Metadata Help
What forms of metadata does Parse.ly accept? What should I include in my metadata that I can see in the Parse.ly dashboard?
We accept the three formats listed in our metadata documentation.
There should be a value for each field (as seen in the example on that page). Complete metadata gives you the most value and data within the Parse.ly dashboard.
What are the most common metadata mistakes?
The Parse.ly Canonical URL
This is the URL that Parse.ly considers to be the source of truth for the metadata about a particular post or page specified as the “URL” property in a JSON-LD tag.
A single piece of content may have multiple URLs associated with it, but Parse.ly will only retrieve content from the one designated as the canonical URL. For example, you might have the URL example.com/article on your desktop site, while the mobile version is at m.example.com/article. That’s fine, as long as the URL in the metadata is the same text string for both. Similarly, you might serve two different versions of an article: one with an “http” URL, and one with “https.” Again, no problem; just make sure they both have the same Parse.ly canonical URL in their metadata.
The canonical URL allows us to aggregate data together across all URLs that share a common canonical URL. For more details about how this works, read about how the Parse.ly Crawler works.
One of the most common mistakes is omitting or incorrectly specifying the canonical URL. Any variations in the canonical URL, such as:
- http vs https
- urls with and without /,
- different URLs for website vs AMP pages
will result in duplicate posts and skew your data in the Parse.ly dashboard.
Note that the criteria Parse.ly uses to identify the canonical URL differs from the common usage of the term, in that we rarely rely on the value of the <link rel="canonical">
tag.
Metadata
Invalid metadata as a result of small errors is another common problem.
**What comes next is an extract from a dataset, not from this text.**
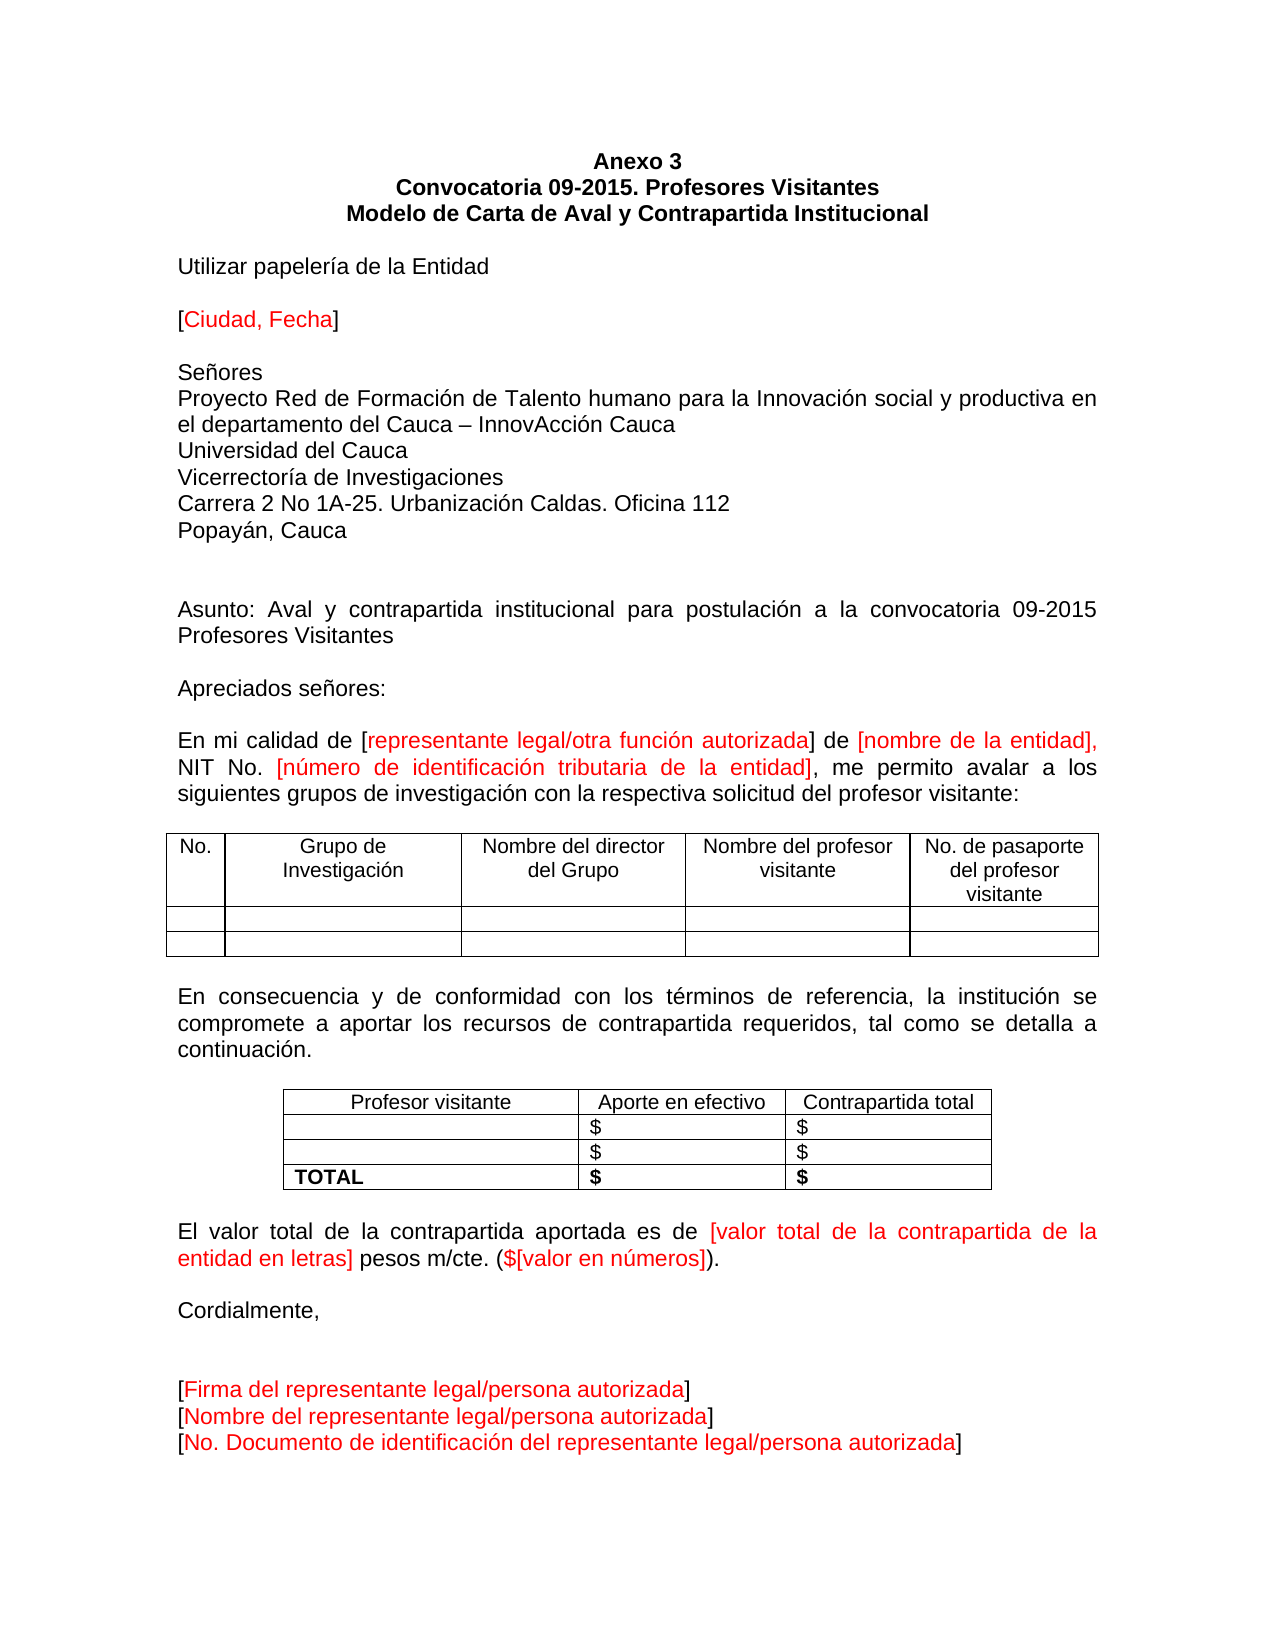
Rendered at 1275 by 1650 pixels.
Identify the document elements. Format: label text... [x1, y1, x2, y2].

Our documentation outlines your metadata formatting options (we recommend JSON-LD). A single error in the metadata tag such as:
- a missing quotation mark
- an unescaped special character
- a field name in the wrong case
- a relative URL
may prevent an article from registering its metadata properly, causing it to show incorrectly as an index or no-metas page in your dashboard. You should escape double quotes within your metadata values.
Article Section Value
You can only list one value for an article’s section, though you can list up to 100 values in the tags/keywords field. This should be formatted as an array of strings. You can also list multiple author values, again as an array of strings. These values are case-sensitive, which is important to remember if you’re trying to pull data from our API. There are examples here for reference.
Many publishers want to track subsections in the tags field. The best way to do that is to separate the section/subsections with a colon in a single tag; for example “sports:football” or “sports:basketball:wnba”.
Publication Date and UTC Time
An article’s publication date should be listed in UTC ISO 8601 format, with no offset, and in UTC in your metadata; for example: “pub_date”: “2013-08-15T13:00:00Z”. We’ll display those dates and times in your dashboard using your local timezone.
Last updated: September 25, 2024